The Americans with Disabilities Act is usually associated with assuring access to buildings. But the ADA can also involve access to other facilities such as websites and apps. In fact, there has been large increase in business litigation involving claims against small businesses because their websites and apps did not comply with Title III of the ADA.

Last October, the U.S. Supreme Court affirmed a lower court decision allowing visually impaired people to sue Domino’s Pizza because their website was inaccessible. The lower court ruled that online properties, in addition to physical structures, must meet accessibility requirements.

Pennsylvania has joined California, New York and Florida which have experienced many these lawsuits. A startling 98% of more than one million home pages of large and small companies did not meet all the recommended website accessibility requirements, according to a 2019 study.

Most claims involve visually impaired individuals who use a screen reader. This is software that has website content read aloud when a user moves their cursor over the website. Claims involved allegations that the users could not access information because the website coding was incompatible with the screen reader.

In addition to retailers, lawsuits may eventually include restaurants, doctor’s offices, auto repair shops and a wide array of other small businesses. Businesses who lose these lawsuits may have to pay some or all the plaintiff’s attorney fees, their own legal expenses and agree to make their websites ADA compliant. Some states may also impose other legal damages.
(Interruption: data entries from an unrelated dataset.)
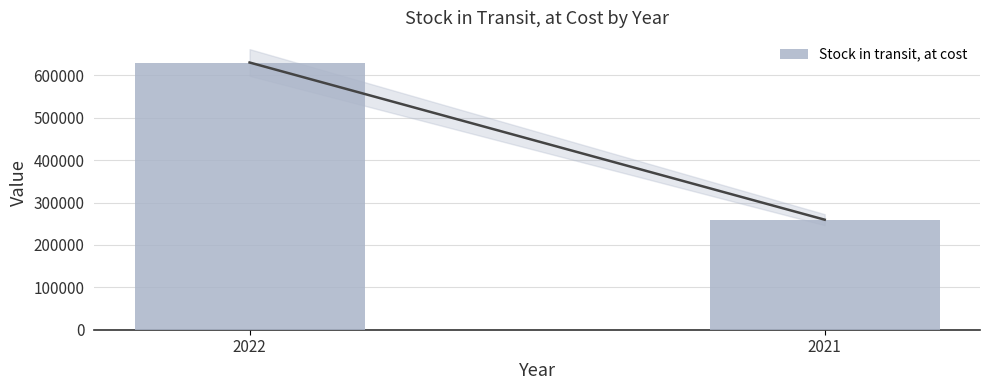

Which category has the highest value across all series?

2022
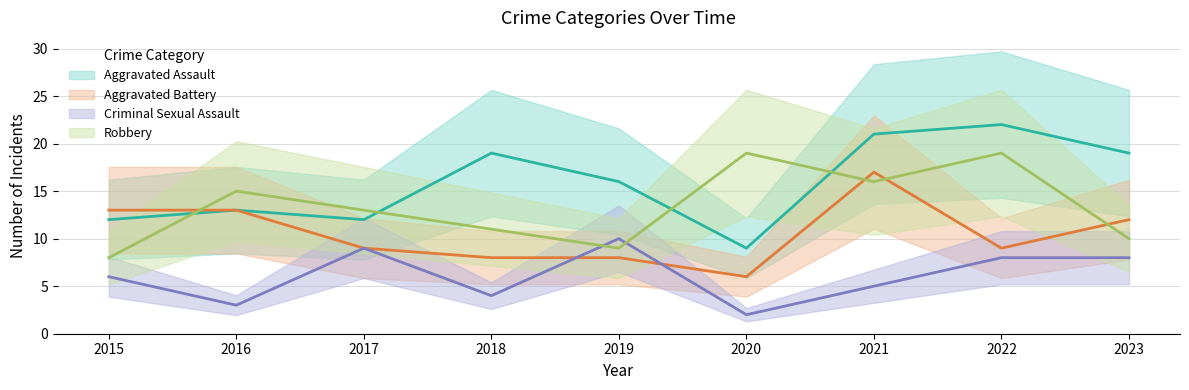

What is the approximate value of Criminal Sexual Assault at 2023?

8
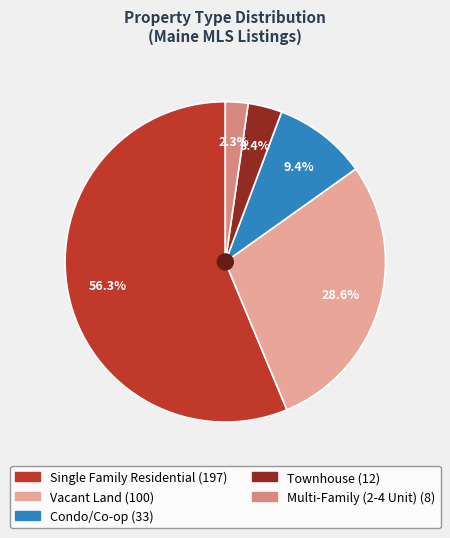

Does Single Family Residential account for over 50% of the chart?

Yes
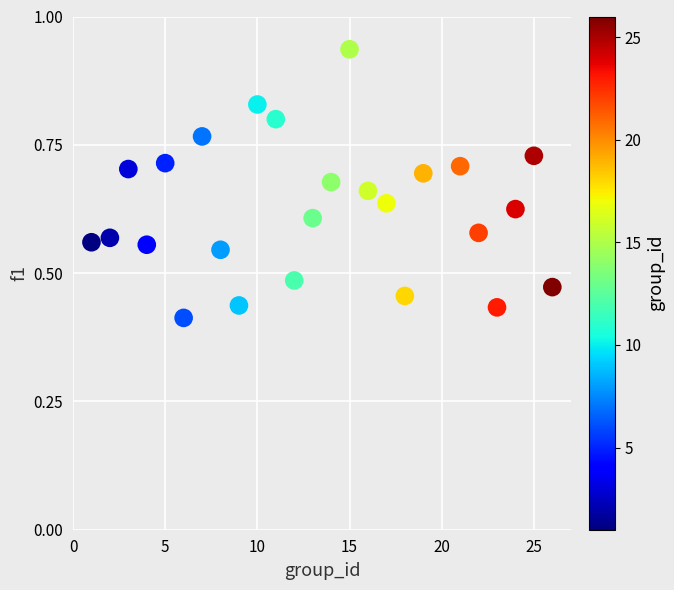

What is the range of X values (max minus min)?

25.0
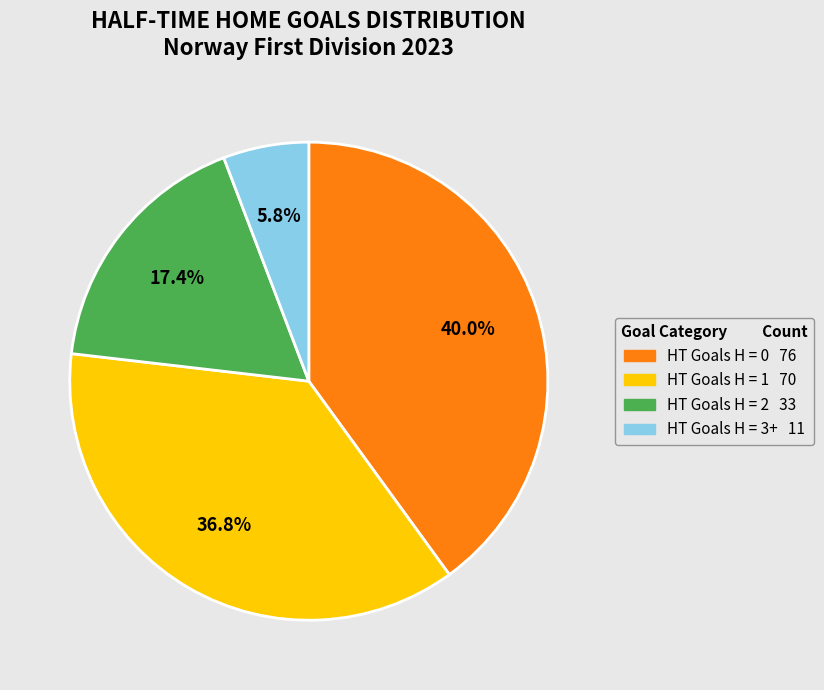

Does any single category account for the majority?

No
Information technology experts should help design websites to avoid these lawsuits. The sites need to be regularly evaluated and updated. Free tools, including those offered by the Bureau of Internet Accessibility, are also helpful.

Small businesses also need to avoid using fonts and colors that have insufficient contrast that is indistinguishable to low-vision users. Descriptions for important images, assuring that pop-ups have proper coding for screen readers and a logical tab order for buttons and headings may also avoid liability.

Business facilities and operations need to be constantly reviewed to avoid exposure to lawsuits. An attorney can assist with this compliance.